◆ Work to be completed: Collect and copy every line of the records that contains the string "instances". Case counts, so only matches with identical capitalization qualify.

◆ Outline records:

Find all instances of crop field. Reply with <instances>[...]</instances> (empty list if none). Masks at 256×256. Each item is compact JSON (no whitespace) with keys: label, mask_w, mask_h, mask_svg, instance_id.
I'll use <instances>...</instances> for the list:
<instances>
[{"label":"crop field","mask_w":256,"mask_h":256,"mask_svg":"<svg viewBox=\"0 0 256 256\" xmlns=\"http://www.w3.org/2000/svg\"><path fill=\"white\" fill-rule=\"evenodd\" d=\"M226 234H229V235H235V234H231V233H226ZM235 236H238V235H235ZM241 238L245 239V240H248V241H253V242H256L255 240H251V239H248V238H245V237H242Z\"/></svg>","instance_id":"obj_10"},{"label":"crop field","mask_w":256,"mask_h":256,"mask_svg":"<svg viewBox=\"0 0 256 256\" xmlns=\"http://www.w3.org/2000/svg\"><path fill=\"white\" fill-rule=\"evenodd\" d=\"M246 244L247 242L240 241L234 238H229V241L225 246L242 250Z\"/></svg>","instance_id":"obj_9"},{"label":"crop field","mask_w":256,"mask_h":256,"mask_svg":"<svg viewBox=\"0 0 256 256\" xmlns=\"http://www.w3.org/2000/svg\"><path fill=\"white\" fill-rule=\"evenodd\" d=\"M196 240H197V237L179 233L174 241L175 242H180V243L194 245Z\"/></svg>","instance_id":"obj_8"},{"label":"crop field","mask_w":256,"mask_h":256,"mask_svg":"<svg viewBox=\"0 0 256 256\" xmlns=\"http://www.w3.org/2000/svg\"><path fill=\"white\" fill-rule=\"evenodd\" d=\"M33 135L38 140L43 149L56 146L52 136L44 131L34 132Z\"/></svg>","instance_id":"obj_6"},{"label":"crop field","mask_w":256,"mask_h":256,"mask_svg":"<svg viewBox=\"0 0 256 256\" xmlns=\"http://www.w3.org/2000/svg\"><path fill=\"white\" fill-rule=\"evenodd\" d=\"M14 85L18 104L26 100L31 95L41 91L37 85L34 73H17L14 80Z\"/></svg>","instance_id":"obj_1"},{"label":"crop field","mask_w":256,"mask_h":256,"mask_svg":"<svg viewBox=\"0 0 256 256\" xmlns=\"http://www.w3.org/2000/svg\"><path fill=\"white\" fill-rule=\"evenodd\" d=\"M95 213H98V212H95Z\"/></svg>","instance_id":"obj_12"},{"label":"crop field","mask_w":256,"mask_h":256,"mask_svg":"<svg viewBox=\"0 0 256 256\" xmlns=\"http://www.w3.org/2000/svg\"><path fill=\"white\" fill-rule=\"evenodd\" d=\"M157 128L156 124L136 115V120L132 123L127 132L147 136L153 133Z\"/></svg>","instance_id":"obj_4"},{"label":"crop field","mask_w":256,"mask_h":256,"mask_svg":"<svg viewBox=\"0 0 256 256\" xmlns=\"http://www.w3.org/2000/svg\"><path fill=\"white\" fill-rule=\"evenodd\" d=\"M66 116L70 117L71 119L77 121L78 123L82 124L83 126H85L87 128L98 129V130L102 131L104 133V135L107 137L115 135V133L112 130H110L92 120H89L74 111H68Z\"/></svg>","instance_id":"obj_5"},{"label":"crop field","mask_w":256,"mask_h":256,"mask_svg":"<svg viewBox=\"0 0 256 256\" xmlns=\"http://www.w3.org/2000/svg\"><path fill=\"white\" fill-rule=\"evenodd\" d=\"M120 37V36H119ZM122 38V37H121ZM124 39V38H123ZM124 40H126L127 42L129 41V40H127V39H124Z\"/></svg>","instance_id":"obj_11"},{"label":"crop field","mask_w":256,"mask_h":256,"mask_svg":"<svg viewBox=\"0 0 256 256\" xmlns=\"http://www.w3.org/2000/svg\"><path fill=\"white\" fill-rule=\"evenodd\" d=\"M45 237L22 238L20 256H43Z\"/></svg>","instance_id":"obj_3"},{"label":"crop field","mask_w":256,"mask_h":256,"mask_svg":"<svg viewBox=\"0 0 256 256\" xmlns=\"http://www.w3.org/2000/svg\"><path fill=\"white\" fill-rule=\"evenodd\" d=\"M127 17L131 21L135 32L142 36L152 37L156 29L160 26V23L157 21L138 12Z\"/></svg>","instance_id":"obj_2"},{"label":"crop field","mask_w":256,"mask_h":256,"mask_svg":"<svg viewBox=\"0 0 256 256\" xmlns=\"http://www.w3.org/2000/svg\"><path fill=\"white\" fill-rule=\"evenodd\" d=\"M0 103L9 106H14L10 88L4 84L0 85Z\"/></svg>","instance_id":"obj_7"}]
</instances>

◆ Output for this task:
Find all instances of crop field. Reply with <instances>[...]</instances> (empty list if none). Masks at 256×256. Each item is compact JSON (no whitespace) with keys: label, mask_w, mask_h, mask_svg, instance_id.
I'll use <instances>...</instances> for the list:
<instances>
</instances>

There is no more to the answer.